To balance these “sky is falling” articles, I’m writing one that tries to keep everyone on a level playing field, so they can bring some stability to students and parents who are new to this. field, or who are starting over, and have forgotten how I felt the first time. Hardly anyone notices the article I’m writing – it’s apparently more fun being out there on rough seas than being safe in the harbor – but in the interests of trying to offer a little support, here we go:

  • Not all apps are created equal. A college that reports a 5% admission rate does not mean that a particular student’s chance of getting in is 5%; this means that the college admits 5 out of 100 applications it receives. In other words, a student with a C average applying to Swarthmore does not have the same “chance” of being admitted as a student with a 3.9. Juniors should keep this in mind.
  • Much of the college experience depends much more on what the student puts into the experience than where they experience it. A former student was admitted to a Seven Sisters college, which then proceeded to dismiss her for financial aid. She ended up at a public university, where she basically ran the global studies program where she graduated. This included fulfilling his desire to do a semester abroad in South Africa, even though his university did not offer study abroad there. She simply signed up as a visiting student at another college that did. Tell me she would have had any of those opportunities at Seven Sisters school. Go ahead.
  • Notions of the need for change in the college admissions process are exaggerated. It takes about 20 minutes to apply to most colleges because they don’t require essays or letters from teachers. Since that’s about the same amount of time it takes to level up in Mario Brothers 812, it’s pretty safe to say that most students can complete this stress-free, life-altering task.
  • Notions of change in the college admissions process are simplistic, Part I. Admissions watchers had a field day when COVID pushed many competitive colleges to take elective tests, a change that was taking long. the magnitude even before 2019. Two years later, we are now seeing an increase in “optional test consultants” who will advise students on which tests to take and which scores to submit, all for a fee. Likewise, we see some competitive colleges admitting fewer — far fewer — test-optional students than those who submit scores, but decide not to report it to the general public because the “test-optional” moniker is highly regarded. The result? A change that was supposed to make applying to college easier has made it more difficult in many cases, except at colleges where admission rates were generous to begin with – and those are the schools where applying takes 20 minutes, and reform of the candidacy was not necessary.
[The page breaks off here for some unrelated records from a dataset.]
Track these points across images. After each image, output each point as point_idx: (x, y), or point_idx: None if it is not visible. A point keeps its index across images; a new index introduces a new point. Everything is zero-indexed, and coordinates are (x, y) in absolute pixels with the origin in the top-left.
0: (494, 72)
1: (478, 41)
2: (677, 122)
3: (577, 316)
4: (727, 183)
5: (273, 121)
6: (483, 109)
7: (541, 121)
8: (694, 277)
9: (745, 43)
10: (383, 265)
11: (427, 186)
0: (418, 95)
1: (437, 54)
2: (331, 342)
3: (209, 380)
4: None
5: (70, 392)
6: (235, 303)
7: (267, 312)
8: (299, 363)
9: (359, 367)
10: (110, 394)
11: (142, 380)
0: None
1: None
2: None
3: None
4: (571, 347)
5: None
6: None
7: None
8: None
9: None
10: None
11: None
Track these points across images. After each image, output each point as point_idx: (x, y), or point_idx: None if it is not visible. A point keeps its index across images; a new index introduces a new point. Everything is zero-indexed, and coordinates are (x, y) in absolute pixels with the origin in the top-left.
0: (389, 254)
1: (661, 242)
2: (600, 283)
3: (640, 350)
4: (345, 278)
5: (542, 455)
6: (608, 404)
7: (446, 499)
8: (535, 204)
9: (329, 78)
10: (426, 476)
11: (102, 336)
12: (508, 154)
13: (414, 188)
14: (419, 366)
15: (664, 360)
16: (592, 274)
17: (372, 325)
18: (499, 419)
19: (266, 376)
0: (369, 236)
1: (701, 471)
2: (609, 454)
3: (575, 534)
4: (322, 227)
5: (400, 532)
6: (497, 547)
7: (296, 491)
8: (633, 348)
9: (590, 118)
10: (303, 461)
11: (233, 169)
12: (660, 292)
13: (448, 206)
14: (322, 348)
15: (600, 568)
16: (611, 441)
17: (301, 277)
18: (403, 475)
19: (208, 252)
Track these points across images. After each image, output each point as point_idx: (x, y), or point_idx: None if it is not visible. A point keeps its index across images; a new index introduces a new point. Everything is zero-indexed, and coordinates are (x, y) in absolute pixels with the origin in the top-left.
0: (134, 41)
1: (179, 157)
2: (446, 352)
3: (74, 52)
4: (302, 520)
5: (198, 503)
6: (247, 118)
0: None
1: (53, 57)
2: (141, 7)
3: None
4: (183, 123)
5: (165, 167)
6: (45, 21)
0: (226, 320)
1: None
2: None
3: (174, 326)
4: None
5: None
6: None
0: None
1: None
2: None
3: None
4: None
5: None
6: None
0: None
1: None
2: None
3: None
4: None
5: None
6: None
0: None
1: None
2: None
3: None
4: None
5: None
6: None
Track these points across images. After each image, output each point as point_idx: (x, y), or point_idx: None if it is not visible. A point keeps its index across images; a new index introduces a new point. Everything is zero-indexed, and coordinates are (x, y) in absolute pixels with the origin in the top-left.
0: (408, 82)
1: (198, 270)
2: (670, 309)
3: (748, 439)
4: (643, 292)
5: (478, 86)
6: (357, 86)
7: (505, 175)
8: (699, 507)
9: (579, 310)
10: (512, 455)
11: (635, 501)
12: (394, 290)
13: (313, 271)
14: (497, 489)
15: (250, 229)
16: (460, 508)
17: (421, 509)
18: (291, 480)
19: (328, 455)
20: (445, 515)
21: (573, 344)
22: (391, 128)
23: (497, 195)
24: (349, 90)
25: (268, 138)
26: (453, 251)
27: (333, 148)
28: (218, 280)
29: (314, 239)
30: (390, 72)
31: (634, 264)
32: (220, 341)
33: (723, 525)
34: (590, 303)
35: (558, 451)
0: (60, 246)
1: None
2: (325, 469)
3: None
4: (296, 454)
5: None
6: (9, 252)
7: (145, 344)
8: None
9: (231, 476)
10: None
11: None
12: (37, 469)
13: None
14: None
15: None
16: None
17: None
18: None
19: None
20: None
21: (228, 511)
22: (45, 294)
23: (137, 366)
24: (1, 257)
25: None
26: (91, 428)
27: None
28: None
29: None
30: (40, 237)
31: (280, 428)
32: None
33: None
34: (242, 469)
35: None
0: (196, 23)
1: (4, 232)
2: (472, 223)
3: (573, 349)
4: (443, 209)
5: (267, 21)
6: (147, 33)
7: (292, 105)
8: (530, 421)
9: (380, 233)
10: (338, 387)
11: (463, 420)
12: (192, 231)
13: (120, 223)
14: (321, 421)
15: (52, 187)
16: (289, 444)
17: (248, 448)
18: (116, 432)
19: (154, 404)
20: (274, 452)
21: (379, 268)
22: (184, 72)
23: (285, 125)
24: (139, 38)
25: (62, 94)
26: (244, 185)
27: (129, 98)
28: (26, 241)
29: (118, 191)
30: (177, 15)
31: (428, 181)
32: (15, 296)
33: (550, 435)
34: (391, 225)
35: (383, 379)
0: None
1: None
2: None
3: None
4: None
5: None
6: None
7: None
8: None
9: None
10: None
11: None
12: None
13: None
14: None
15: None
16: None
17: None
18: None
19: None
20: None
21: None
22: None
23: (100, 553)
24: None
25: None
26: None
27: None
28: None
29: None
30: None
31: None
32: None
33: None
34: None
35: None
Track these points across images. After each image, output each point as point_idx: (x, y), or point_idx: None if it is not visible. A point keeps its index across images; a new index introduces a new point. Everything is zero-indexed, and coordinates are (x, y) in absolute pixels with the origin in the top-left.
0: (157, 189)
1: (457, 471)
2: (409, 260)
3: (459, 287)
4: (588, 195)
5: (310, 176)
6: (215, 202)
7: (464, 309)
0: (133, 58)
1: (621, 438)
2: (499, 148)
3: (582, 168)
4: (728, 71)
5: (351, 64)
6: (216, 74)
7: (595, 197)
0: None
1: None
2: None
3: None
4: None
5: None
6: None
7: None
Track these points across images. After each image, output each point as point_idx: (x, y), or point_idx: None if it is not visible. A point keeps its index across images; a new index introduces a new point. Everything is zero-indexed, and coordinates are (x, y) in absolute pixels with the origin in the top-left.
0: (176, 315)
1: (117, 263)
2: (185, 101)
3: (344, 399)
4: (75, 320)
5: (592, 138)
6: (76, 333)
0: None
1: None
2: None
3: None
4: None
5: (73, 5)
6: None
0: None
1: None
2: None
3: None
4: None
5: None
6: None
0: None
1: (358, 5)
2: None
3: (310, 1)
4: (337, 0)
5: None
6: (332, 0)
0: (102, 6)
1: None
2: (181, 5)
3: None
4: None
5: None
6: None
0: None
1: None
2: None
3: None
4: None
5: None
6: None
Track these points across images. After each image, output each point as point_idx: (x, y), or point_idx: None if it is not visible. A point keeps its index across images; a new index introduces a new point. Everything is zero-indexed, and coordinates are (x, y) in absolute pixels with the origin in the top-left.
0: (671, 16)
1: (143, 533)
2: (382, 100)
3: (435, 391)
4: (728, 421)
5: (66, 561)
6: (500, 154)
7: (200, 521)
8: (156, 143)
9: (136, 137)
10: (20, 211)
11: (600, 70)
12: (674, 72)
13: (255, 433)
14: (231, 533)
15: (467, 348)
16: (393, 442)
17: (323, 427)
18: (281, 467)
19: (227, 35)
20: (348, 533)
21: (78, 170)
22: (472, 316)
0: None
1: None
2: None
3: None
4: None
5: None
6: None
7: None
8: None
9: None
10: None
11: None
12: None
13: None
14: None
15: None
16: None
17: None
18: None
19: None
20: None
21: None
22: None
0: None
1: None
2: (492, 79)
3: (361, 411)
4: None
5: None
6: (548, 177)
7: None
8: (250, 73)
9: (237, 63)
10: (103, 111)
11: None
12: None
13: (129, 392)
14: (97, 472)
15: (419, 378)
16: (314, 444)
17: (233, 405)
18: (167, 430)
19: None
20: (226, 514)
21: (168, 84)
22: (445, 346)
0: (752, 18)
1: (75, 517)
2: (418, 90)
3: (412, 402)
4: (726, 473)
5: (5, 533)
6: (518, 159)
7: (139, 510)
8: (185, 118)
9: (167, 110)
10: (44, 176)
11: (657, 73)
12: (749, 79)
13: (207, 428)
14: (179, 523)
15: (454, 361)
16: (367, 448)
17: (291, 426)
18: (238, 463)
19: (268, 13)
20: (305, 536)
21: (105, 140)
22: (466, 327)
  • Notions of change in the college admissions process are simplistic, part II. Undeterred by the lack of real parity brought about by many optional testing policies, many proponents of reform are now looking to teacher essays and letters of recommendation as next steps in the current process. This leads to two questions:
    • If you remove all parts of the current application process (some even say grades shouldn’t be reported), what will you replace them with?
    • Do you honestly think that what you answered in the last question can’t also be played to favor the rich? Interviews? Public Service? Baking cakes? Put any life experience or skill into the college application mix, and a year from now a horde of tutors will spring up that will give an advantage to students who can afford their services. It will be very difficult to beat.
  • My annual plea for more college guidance counselor training. While it is safe to conclude that any admissions process will favor students who understand it, it is reasonable to conclude that it will favor any student who works with an advisor who understands them. So, instead of changing the admissions process, how about leveling the playing field by ensuring that all counselors receive extensive college counseling training? Less than 5% of all school counselor training programs spend time teaching college counseling, and sometimes that’s just how to register for the SAT. Private school college counselors have greater access to professional development that maintains their already sharp college counseling skills. Most public school counselors received their counselor training through a program that gave them no counseling skills. Which group needs to be better trained first?

That should be all you need to get through next month’s media madness. Release the dogs.